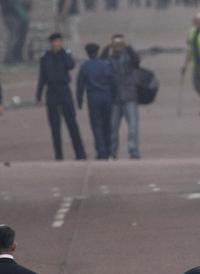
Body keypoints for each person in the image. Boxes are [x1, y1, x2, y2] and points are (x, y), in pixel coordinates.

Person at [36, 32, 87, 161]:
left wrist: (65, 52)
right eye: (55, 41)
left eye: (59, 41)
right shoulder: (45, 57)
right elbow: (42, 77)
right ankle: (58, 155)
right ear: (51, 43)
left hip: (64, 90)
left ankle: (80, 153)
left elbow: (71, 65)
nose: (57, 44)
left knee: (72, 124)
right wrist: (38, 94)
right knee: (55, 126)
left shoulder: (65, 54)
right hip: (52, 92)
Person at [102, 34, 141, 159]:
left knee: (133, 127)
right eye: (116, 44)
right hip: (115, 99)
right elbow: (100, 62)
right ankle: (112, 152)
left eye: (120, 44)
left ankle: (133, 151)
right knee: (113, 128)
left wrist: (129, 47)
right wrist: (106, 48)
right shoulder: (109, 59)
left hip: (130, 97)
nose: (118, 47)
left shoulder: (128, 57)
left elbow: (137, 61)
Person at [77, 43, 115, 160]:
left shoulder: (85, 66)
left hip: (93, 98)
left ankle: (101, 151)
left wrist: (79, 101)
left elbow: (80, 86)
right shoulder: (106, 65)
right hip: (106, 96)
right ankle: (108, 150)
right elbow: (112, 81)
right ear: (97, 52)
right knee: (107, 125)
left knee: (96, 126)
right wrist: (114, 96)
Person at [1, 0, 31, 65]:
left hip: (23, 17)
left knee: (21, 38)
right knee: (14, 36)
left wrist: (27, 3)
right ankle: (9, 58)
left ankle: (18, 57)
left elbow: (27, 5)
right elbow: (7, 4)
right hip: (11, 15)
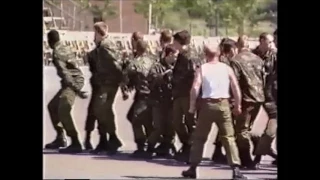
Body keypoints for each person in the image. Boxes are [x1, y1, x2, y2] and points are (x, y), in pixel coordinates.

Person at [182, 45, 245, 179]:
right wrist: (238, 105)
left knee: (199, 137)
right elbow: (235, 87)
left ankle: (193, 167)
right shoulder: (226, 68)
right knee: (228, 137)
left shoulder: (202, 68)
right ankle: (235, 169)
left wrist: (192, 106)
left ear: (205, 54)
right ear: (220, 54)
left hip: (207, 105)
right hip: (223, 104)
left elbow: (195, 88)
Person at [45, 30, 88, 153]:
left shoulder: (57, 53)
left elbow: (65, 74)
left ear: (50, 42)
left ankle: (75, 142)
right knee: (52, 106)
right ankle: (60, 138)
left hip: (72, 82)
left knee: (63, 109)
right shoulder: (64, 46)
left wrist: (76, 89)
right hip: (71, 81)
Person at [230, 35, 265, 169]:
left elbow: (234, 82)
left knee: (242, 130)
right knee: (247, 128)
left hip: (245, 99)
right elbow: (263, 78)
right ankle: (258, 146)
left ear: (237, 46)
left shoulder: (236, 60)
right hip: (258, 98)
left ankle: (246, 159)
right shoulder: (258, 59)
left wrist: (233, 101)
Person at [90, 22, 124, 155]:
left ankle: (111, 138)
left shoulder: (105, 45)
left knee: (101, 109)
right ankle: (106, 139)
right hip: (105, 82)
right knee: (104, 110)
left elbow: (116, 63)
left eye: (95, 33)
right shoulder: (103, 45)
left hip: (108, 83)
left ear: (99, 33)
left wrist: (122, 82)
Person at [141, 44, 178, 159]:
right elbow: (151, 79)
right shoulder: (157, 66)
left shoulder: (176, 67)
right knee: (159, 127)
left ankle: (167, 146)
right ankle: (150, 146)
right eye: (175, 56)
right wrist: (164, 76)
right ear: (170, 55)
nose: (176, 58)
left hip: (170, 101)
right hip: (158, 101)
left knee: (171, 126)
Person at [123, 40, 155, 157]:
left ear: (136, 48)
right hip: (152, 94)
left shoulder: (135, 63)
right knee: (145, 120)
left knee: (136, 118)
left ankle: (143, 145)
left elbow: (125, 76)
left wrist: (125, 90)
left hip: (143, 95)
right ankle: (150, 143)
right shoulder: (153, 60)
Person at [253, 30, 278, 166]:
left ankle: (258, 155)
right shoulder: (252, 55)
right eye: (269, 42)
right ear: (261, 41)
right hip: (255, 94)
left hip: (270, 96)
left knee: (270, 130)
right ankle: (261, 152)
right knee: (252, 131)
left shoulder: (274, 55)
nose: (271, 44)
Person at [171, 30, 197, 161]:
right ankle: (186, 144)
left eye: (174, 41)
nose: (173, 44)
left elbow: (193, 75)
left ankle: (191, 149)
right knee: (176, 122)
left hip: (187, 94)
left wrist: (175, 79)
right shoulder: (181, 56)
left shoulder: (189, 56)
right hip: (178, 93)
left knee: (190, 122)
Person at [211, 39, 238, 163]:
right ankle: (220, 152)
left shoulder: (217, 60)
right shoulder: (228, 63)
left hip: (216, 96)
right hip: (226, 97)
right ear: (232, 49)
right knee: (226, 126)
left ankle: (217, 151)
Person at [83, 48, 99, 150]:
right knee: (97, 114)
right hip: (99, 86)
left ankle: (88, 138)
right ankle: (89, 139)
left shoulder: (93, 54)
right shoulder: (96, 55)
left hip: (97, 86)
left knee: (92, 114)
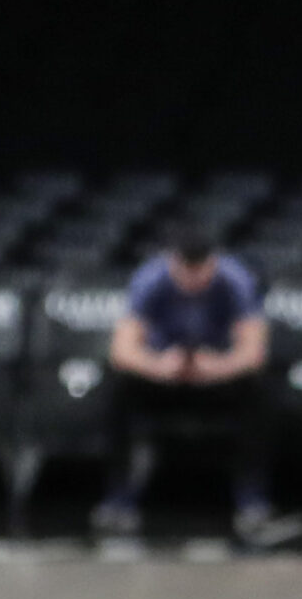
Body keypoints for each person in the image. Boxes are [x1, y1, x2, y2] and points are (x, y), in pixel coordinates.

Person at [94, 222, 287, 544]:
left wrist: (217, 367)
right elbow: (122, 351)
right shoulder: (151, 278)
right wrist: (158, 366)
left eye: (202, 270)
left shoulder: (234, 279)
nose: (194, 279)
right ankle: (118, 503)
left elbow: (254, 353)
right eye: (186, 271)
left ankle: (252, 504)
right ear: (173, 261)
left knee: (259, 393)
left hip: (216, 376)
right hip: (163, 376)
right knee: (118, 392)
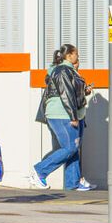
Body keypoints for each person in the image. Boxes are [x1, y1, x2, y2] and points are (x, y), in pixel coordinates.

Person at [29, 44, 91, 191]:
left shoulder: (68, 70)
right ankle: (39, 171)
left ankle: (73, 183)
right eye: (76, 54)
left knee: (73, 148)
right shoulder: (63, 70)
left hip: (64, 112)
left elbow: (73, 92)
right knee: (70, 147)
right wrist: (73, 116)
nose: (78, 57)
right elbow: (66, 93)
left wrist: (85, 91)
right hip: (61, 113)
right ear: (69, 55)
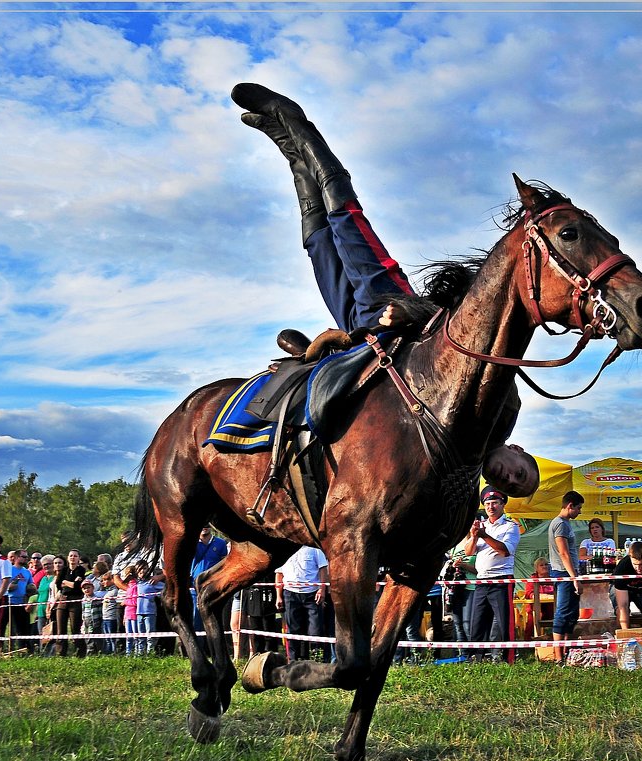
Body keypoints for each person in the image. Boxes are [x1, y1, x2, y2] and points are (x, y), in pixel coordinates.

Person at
* * *
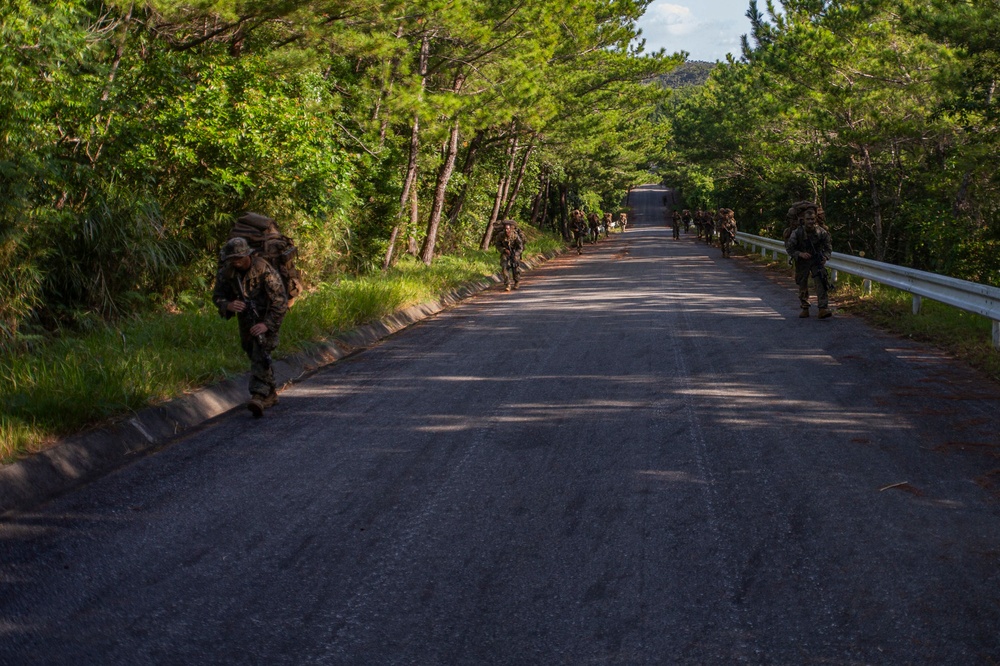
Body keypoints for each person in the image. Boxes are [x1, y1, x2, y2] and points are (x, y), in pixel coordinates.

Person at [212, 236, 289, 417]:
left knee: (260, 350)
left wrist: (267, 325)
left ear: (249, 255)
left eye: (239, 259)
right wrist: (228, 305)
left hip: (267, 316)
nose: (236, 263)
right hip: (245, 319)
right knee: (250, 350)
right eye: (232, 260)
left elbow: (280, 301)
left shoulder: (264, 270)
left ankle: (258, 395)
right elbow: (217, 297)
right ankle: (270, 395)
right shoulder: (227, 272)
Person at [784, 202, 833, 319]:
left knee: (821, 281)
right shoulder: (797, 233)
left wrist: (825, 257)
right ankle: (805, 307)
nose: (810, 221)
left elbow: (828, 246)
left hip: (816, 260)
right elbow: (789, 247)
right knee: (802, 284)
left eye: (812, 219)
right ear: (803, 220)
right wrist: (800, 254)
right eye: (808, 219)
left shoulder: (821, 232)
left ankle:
* * *
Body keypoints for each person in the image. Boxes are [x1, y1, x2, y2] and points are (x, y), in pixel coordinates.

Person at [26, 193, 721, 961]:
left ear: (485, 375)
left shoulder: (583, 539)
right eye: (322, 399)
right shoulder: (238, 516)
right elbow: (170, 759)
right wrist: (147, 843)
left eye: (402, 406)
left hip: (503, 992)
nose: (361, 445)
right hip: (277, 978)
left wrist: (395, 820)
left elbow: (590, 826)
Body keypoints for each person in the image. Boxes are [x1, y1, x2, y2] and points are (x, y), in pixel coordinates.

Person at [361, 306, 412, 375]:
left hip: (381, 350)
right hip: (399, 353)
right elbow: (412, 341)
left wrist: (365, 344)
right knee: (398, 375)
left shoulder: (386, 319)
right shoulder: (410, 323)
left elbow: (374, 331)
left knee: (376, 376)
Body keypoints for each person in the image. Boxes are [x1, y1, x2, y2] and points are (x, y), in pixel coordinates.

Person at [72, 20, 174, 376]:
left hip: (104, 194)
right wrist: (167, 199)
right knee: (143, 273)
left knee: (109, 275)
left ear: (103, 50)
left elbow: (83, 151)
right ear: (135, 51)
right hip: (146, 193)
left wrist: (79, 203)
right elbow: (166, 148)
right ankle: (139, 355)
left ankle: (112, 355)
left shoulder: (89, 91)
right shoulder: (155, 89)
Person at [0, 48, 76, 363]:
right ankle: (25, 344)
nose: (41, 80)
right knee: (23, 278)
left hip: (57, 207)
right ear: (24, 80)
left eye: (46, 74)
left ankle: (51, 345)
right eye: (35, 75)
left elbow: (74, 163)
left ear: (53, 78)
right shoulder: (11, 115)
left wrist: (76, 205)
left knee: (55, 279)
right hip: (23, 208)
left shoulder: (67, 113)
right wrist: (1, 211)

**Problem to work on**
Among the records above, which lines hold the word "nose"? Copy each one.

**Answer box**
nose: (57, 44)
nose: (118, 47)
nose: (176, 58)
nose: (271, 44)
nose: (173, 44)
nose: (194, 279)
nose: (78, 57)
nose: (236, 263)
nose: (810, 221)
nose: (361, 445)
nose: (41, 80)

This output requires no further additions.